Dans un entretien franc et détaillé, Aly Ngouille Ndiaye est revenu sur plusieurs dossiers sensibles de l’État sénégalais, confrontant les discours actuels du gouvernement à la réalité de sa gestion passée. Ancien ministre de l’Énergie et des Mines, de l’Industrie et de l’Agriculture sous le régime de Macky Sall, il a notamment contesté les accusations de mauvaise attribution de permis pétroliers et miniers.
« C’est vague », a-t-il tranché, réfutant les allégations selon lesquelles certains permis auraient été attribués sur des « feuilles volantes », comme l’a affirmé le ministre Birame Soulèye Diop. Selon lui, toutes les procédures étaient strictement encadrées par le Code pétrolier et menées par des fonctionnaires expérimentés.
S’agissant des plus de 300 titres miniers récemment retirés, l’ancien ministre a relativisé la portée de ces mesures. « Tous les régimes procèdent à des évaluations et à des réajustements », a-t-il rappelé, soulignant que certains permis concernent des matériaux de faible valeur comme le sable ou le calcaire, et que des réajustements administratifs sont courants dans le secteur.
Sur le projet emblématique Yakaar-Téranga, il a précisé la distinction entre reprise politique et restitution administrative. Si l’État reprend la main, trouver un nouvel investisseur reste complexe dans un contexte économique mondial défavorable. Concernant l’exploration onshore par Petrosen avec un budget de 100 millions de dollars, il a rappelé que même des majors internationales ont investi des montants similaires sans découvrir de pétrole exploitable, citant le bloc Rufisque Offshore profond (Rep).
L’ancien ministre a également critiqué la communication gouvernementale sur la renégociation des contrats. « Je n’ai pas vu un seul contrat sur lequel on pourrait dire : voilà ce qui était au départ et voilà ce qui a été obtenu », a-t-il déclaré, dénonçant une absence de transparence. Il a averti que toute remise en cause brutale des accords pourrait exposer le Sénégal à des contentieux lourds, notamment sur la production d’engrais via les Industries Chimiques du Sénégal (ICS).

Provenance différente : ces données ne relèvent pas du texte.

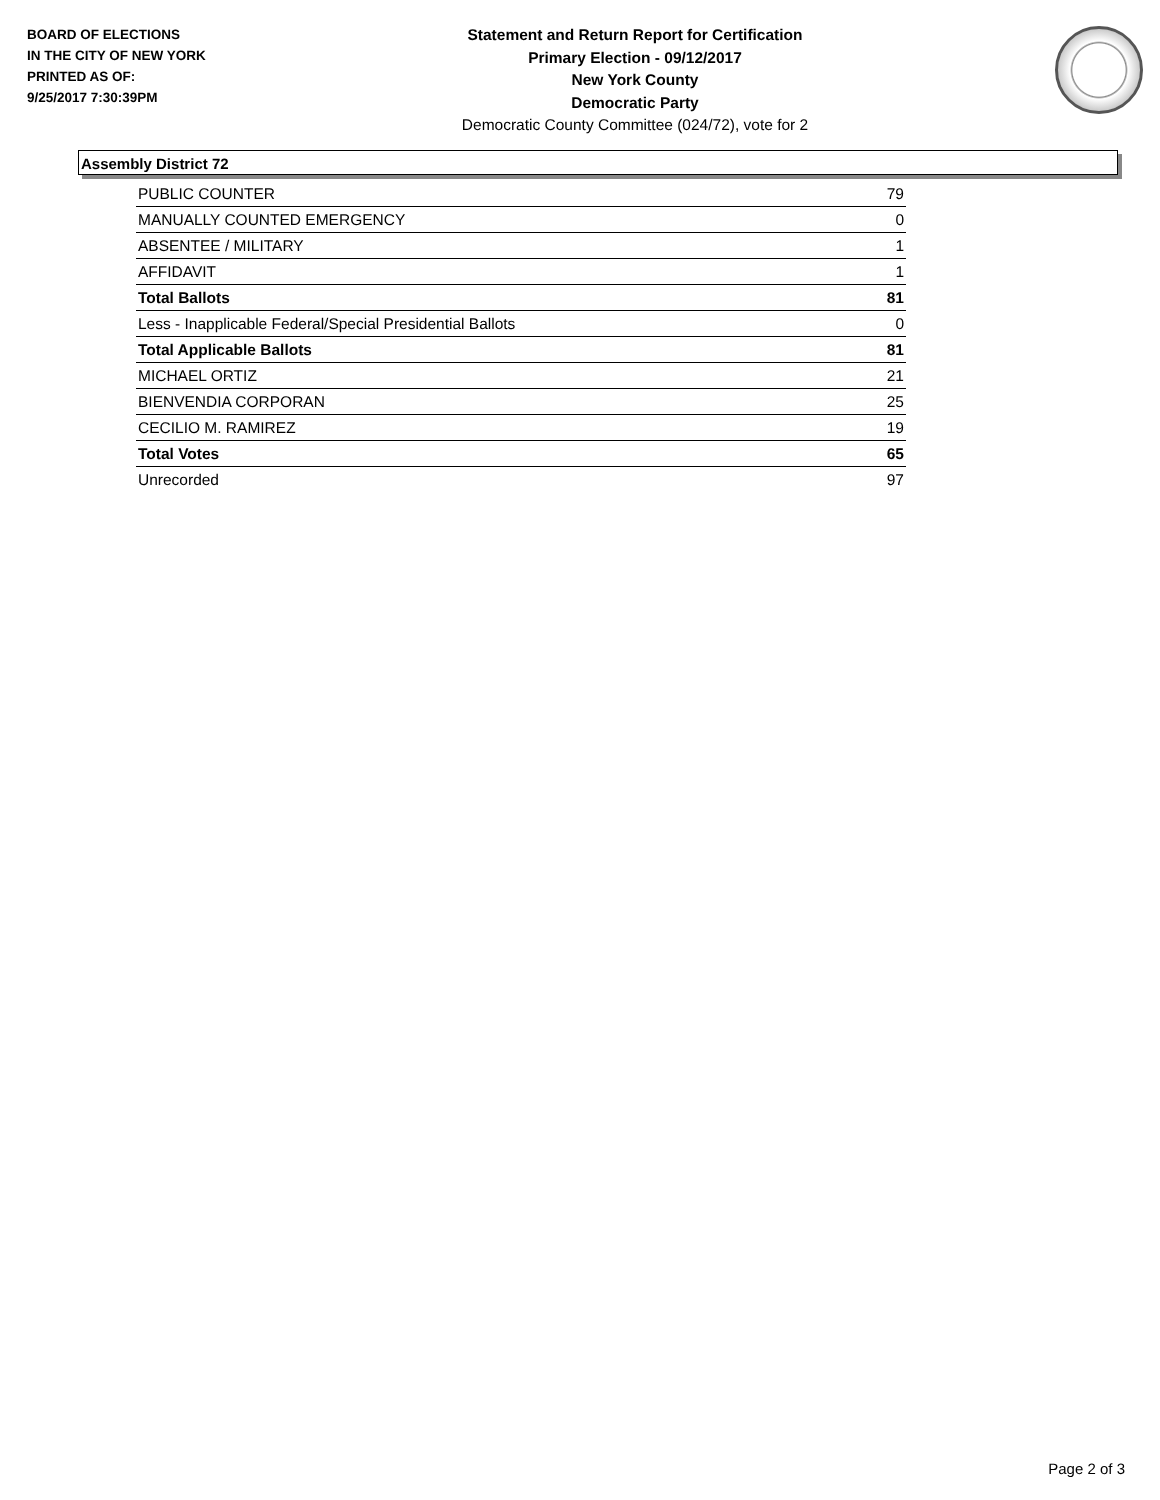BOARD OF ELECTIONS
IN THE CITY OF NEW YORK
PRINTED AS OF:
9/25/2017 7:30:39PM
Statement and Return Report for Certification
Primary Election - 09/12/2017
New York County
Democratic Party
Democratic County Committee (024/72), vote for 2
Assembly District 72
| PUBLIC COUNTER | 79 |
| MANUALLY COUNTED EMERGENCY | 0 |
| ABSENTEE / MILITARY | 1 |
| AFFIDAVIT | 1 |
| Total Ballots | 81 |
| Less - Inapplicable Federal/Special Presidential Ballots | 0 |
| Total Applicable Ballots | 81 |
| MICHAEL ORTIZ | 21 |
| BIENVENDIA CORPORAN | 25 |
| CECILIO M. RAMIREZ | 19 |
| Total Votes | 65 |
| Unrecorded | 97 |
Page 2 of 3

Concernant le contrat d’Indorama, il a rappelé que l’État avait acquis sa participation de 15 % dès 2008, dans un contexte de quasi-faillite des ICS, et que cette gestion avait permis de redresser l’entreprise. Sur le marché de matériel agricole attribué à Intermaq, il a réfuté les accusations de surfacturation, soulignant que les avenants visaient à renforcer l’équipement disponible pour les agriculteurs avant l’hivernage.
Tout au long de l’entretien, Aly Ngouille Ndiaye a défié les autorités actuelles, notamment Ousmane Sonko, de produire des preuves tangibles. Pour lui, beaucoup d’annonces restent « peu démontrées sur le plan factuel », et seules des accusations juridiquement solides peuvent justifier une action contre les anciens responsables.